Reading about this lawsuit and the annoucement today about UChicago’s decision to drop testing makes me think that Harvard and other elite schools will also drop testing, not so much to increase access but to preserve a more holistic admissions in the face of lawsuits like this one. How much is the “evidence” in this lawsuit against Harvard based on test scores? Remove it and a lot of evidence is gone, going forward.
Its not the 1920s. Not ancient Rome, either.
So, @Happytimes2001 How much pull does ethnic id or race have?
I don’t think you can’t answer that without reverting to stereotypes.
Merit isn’t only quantitative. Are you going to tell me X, who helped found a community program, was recognized on a national level, plays a sport, runs stu gov, has a 4.0, rigor, and some great LoRs, wrote a great app, shouldn’t be accepted cuz she scored 680 680 and some other kid scored 750 750? That’s rack and stack. And since she’s URM, definitely not, cuz it would be favoritism? And file a lawsuit if the 750 kid is Asian?
The truth is that Asian-American kids don’t need more acceptance slots in the ivy league and other top universities; instead, they need liberation from their parents’ consistent reminder and constantly push for better grade and higher test scores to make attending ivy league and top schools as the ultimate goal of their childhood.
Asian-American parents need to let go of their background of coming, a generation or two, from countries where college entrance exam basically decides where a student’s future likely ends up. Or Asian-American parents need to learn that their children are not their trophies to satisfy their vanity by getting into one of those schools.
Too many hours of their young life are spent in grinding the SAT, ACT, AP test books. If you would against child labor in other counties, then any parents should be against letting their own kids spent majority of their childhood doing something humanity naturally would not choose to do.

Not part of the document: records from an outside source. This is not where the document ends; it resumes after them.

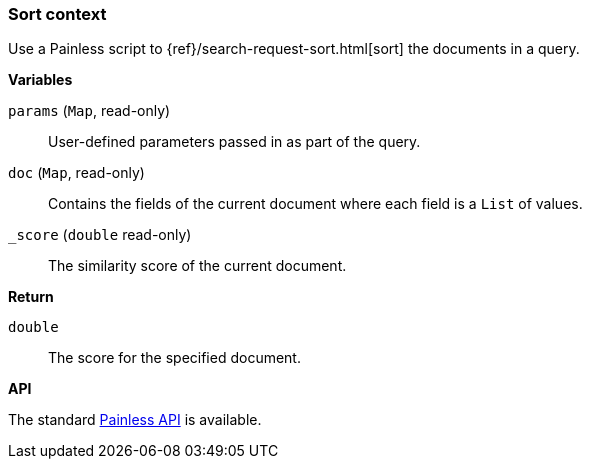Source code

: [[painless-sort-context]]
=== Sort context

Use a Painless script to
{ref}/search-request-sort.html[sort] the documents in a query.

*Variables*

`params` (`Map`, read-only)::
        User-defined parameters passed in as part of the query.

`doc` (`Map`, read-only)::
        Contains the fields of the current document where each field is a
        `List` of values.

`_score` (`double` read-only)::
        The similarity score of the current document.

*Return*

`double`::
        The score for the specified document.

*API*

The standard <<painless-api-reference, Painless API>> is available.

^Just calling out a stereotyping of parents of Asian Americans above. There is no call to assume the “tiger parent” stereotype applies to all Asian families. Or that parents of students in other racial/ethnic groups do not engage every bit as often in the behaviors the poster is bemoaning.

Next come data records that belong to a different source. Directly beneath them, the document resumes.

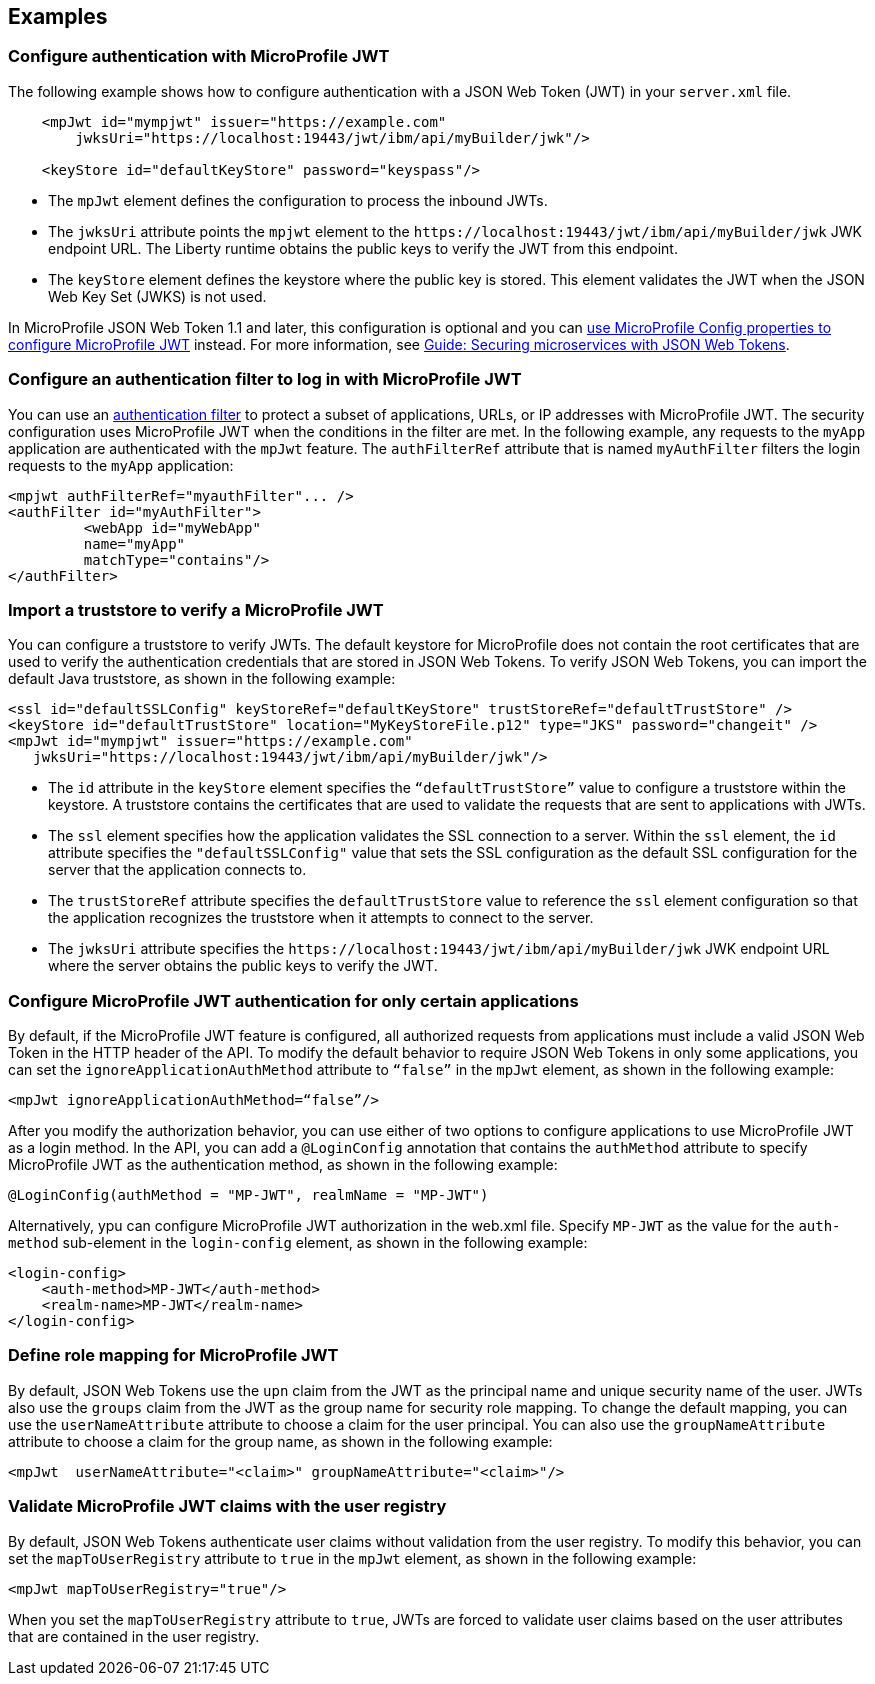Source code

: == Examples

=== Configure authentication with MicroProfile JWT

The following example shows how to configure authentication with a JSON Web Token (JWT) in your `server.xml` file.

[source,xml]
----
    <mpJwt id="mympjwt" issuer="https://example.com"
        jwksUri="https://localhost:19443/jwt/ibm/api/myBuilder/jwk"/>

    <keyStore id="defaultKeyStore" password="keyspass"/>
----
* The `mpJwt` element defines the configuration to process the inbound JWTs.
* The `jwksUri` attribute points the `mpjwt` element to the `\https://localhost:19443/jwt/ibm/api/myBuilder/jwk` JWK endpoint URL. The Liberty runtime obtains the public keys to verify the JWT from this endpoint.
* The `keyStore` element defines the keystore where the public key is stored. This element validates the JWT when the JSON Web Key Set (JWKS) is not used.

In MicroProfile JSON Web Token 1.1 and later, this configuration is optional and you can xref:microprofile-config-properties.adoc#jwt[use MicroProfile Config properties to configure MicroProfile JWT] instead. For more information, see link:/guides/microprofile-jwt.html[Guide: Securing microservices with JSON Web Tokens].

=== Configure an authentication filter to log in with MicroProfile JWT

You can use an xref:ROOT:authentication-filters.adoc[authentication filter] to protect a subset of applications, URLs, or IP addresses with MicroProfile JWT.
The security configuration uses MicroProfile JWT when the conditions in the filter are met.
In the following example, any requests to the `myApp` application are authenticated with the `mpJwt` feature.
The `authFilterRef` attribute that is named `myAuthFilter` filters the login requests to the `myApp` application:

[source,xml]
----
<mpjwt authFilterRef="myauthFilter"... />
<authFilter id="myAuthFilter">
         <webApp id="myWebApp"
         name="myApp"
         matchType="contains"/>
</authFilter>
----

=== Import a truststore to verify a MicroProfile JWT

You can configure a truststore to verify JWTs. The default keystore for MicroProfile does not contain the root certificates that are used to verify the authentication credentials that are stored in JSON Web Tokens. To verify JSON Web Tokens, you can import the default Java truststore, as shown in the following example:

[source,xml]
----
<ssl id="defaultSSLConfig" keyStoreRef="defaultKeyStore" trustStoreRef="defaultTrustStore" />
<keyStore id="defaultTrustStore" location="MyKeyStoreFile.p12" type="JKS" password="changeit" />
<mpJwt id="mympjwt" issuer="https://example.com"
   jwksUri="https://localhost:19443/jwt/ibm/api/myBuilder/jwk"/>
----

* The `id` attribute in the `keyStore` element specifies the `“defaultTrustStore”` value to configure a truststore within the keystore.  A truststore contains the certificates that are used to validate the requests that are sent to applications with JWTs.
* The `ssl` element specifies how the application validates the SSL connection to a server. Within the `ssl` element, the `id` attribute specifies the `"defaultSSLConfig"` value that sets the SSL configuration as the default SSL configuration for the server that the application connects to.
* The `trustStoreRef` attribute specifies the `defaultTrustStore` value to reference the `ssl` element configuration so that the application recognizes the truststore when it attempts to connect to the server.
* The `jwksUri` attribute specifies the `\https://localhost:19443/jwt/ibm/api/myBuilder/jwk` JWK endpoint URL where the server obtains the public keys to verify the JWT.

=== Configure MicroProfile JWT authentication for only certain applications

By default, if the MicroProfile JWT feature is configured, all authorized requests from applications must include a valid JSON Web Token in the HTTP header of the API. To modify the default behavior to require JSON Web Tokens in only some applications, you can set the `ignoreApplicationAuthMethod` attribute to `“false”` in the `mpJwt` element, as shown in the following example:

[source,xml]
----
<mpJwt ignoreApplicationAuthMethod=“false”/>
----

After you modify the authorization behavior, you can use either of two options to configure applications to use MicroProfile JWT as a login method. In the API, you can add a `@LoginConfig` annotation that contains the `authMethod` attribute to specify MicroProfile JWT as the authentication method, as shown in the following example:

[source,java]
----
@LoginConfig(authMethod = "MP-JWT", realmName = "MP-JWT")
----

Alternatively, ypu can configure MicroProfile JWT authorization in the web.xml file. Specify `MP-JWT` as the value for the `auth-method` sub-element in the `login-config` element, as shown in the following example:

[source,xml]
----
<login-config>
    <auth-method>MP-JWT</auth-method>
    <realm-name>MP-JWT</realm-name>
</login-config>
----

=== Define role mapping for MicroProfile JWT

By default, JSON Web Tokens use the `upn` claim from the JWT as the principal name and unique security name of the user. JWTs also use the `groups` claim from the JWT as the group name for security role mapping. To change the default mapping, you can use the `userNameAttribute` attribute to choose a claim for the user principal. You can also use the `groupNameAttribute` attribute to choose a claim for the group name, as shown in the following example:

[source,xml]
----
<mpJwt  userNameAttribute="<claim>" groupNameAttribute="<claim>"/>
----

=== Validate MicroProfile JWT claims with the user registry

By default, JSON Web Tokens authenticate user claims without validation from the user registry. To modify this behavior, you can set the `mapToUserRegistry` attribute to `true` in the `mpJwt` element, as shown in the following example:

[source,xml]
----
<mpJwt mapToUserRegistry="true"/>
----

When you set the `mapToUserRegistry` attribute to `true`, JWTs are forced to validate user claims based on the user attributes that are contained in the user registry.
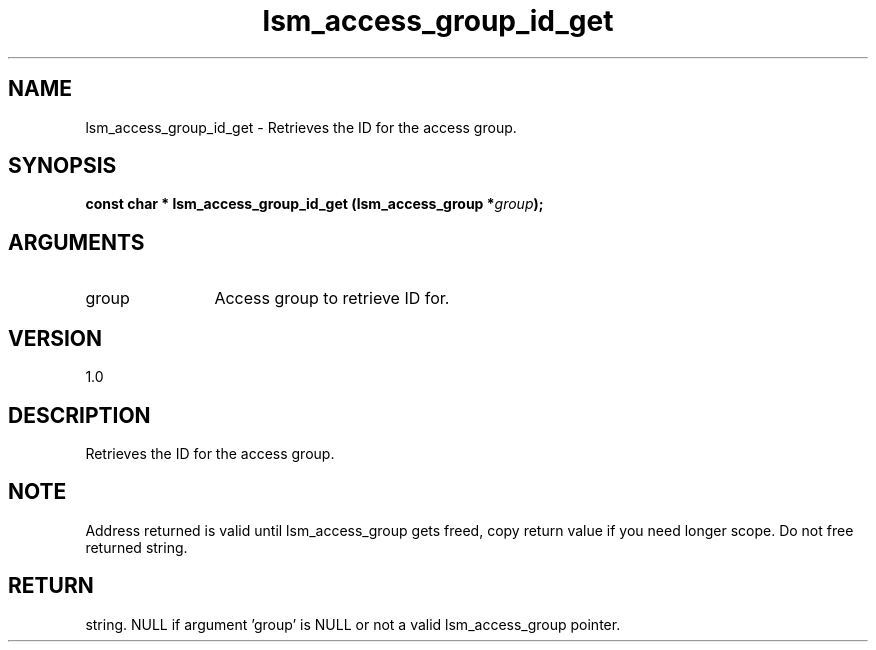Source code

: .TH "lsm_access_group_id_get" 3 "lsm_access_group_id_get" "May 2018" "Libstoragemgmt C API Manual" 
.SH NAME
lsm_access_group_id_get \- Retrieves the ID for the access group.
.SH SYNOPSIS
.B "const char  *" lsm_access_group_id_get
.BI "(lsm_access_group *" group ");"
.SH ARGUMENTS
.IP "group" 12
Access group to retrieve ID for.
.SH "VERSION"
1.0
.SH "DESCRIPTION"
Retrieves the ID for the access group.
.SH "NOTE"
Address returned is valid until lsm_access_group gets freed, copy
return value if you need longer scope. Do not free returned string.
.SH "RETURN"
string. NULL if argument 'group' is NULL or not a valid lsm_access_group
pointer.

@TheGreyKing ^^^ Not stereotyping at all. My personal experience as an Asian American parents and being once an Asian kid and surrounded by tons of Asian American families. If you have seen half of our GT programs in our school district and better school neighborhoods are Asian American kids and what they most do in the summer, then you would understand. Even those ones that got into the good schools would say that they wish they had a better childhood spent as other American kids. ACT and SAT prep schools pop up like mushrooms these days and 1/3 of local Asian news paper ads are all about ACT and SAT camp/after school programs. I am advocate for the kids (for I had a childhood like theirs and I hated that).
I imagine that a kid with the upbringing mentioned (test prep, academic camps, super high expectations) can lead to applications that show that interests haven’t been organically developed, but are rather curated to achieve a single goal.